We would eventually like to expand the project by incorporating additional research papers in order to create a more comprehensive knowledge base. And to expand on that, we would also like to create an interface for users to interact with the data visualization. This would allow users who are not as technologically advanced to be able to interact with our knowledge base. Finally, we would also like to refine our methods that we use to extract the nodes and relationships for our knowledge graph, possibly branching out to different types of extraction models, or retrieval methods.
.
├── clinical-papers # Dataset - Research papers
├── important-resources # Resources and helper files used to create our project
├── Group_30_Brightside_Health.ipynb # Google Colab Notebook used to develop the Knowledge Graph
├── README.md
└── requirements.txt # Requirements and specific version to run our code
Prerequisites:
- Python 3
- Jupyter Notebook Environment
- Required Python libraries (listed in requirements.txt)
Steps:
- Clone the Repository:
git clone https://github.com/camilasalinasc/Group-30-Brightside-Health.git cd Group-30-Brightside-Health.git
-
Install Dependencies
Install the necessary Python libraries using pip:
pip install openai llama_index pyvis
-
Run on Google Colab:
-
Upload the repository files to Google Drive.
-
Open the Colab notebook from Google Drive.
-
Ensure you have authorized Colab to access your Drive.
-
-
Run the Code:
Execute the cells in the provided Google Colab notebook step-by-step.
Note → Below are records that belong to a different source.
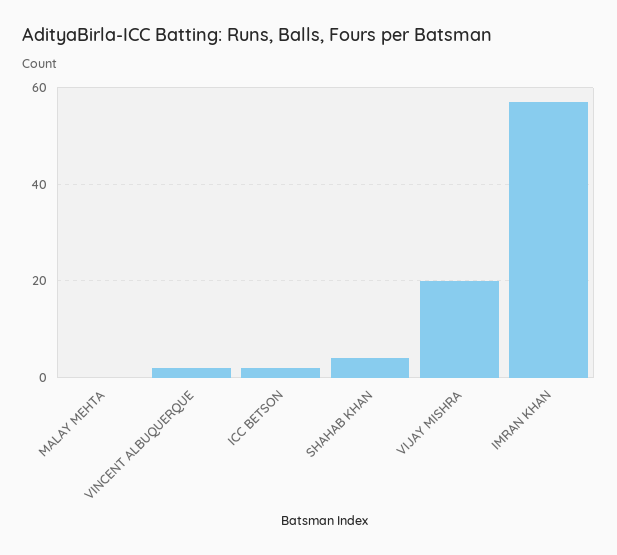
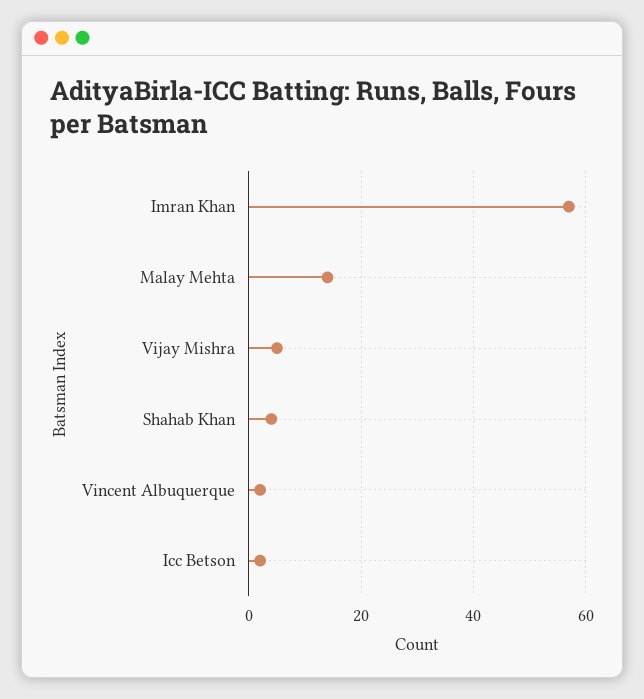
  {
-   "MALAY MEHTA": 0,
+   "MALAY MEHTA": 15,
    "VINCENT ALBUQUERQUE": 0,
    "ICC BETSON": 0,
    "SHAHAB KHAN": 5,
-   "VIJAY MISHRA": 20,
+   "VIJAY MISHRA": 5,
    "IMRAN KHAN": 55
  }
Today marks the launch of our project, and we are truly excited to share this milestone. Over the past 10 weeks, we have gained invaluable insights and skills, thanks to the incredible support and expertise of everyone at BrightSide Health. We are especially grateful to our Challenge Advisor, Andrew, and all our teammates—Cami, Juhi, and Leilani—for fostering such a collaborative and enriching environment. It has been a privilege to work and learn alongside such talented individuals.
We would also like to extend my heartfelt thanks to Break Through Tech and the Cornell Tech AI Program team for designing such an impactful program. We have already gained so much from this experience, and are eager to see what exciting developments the Spring AI Studio will bring.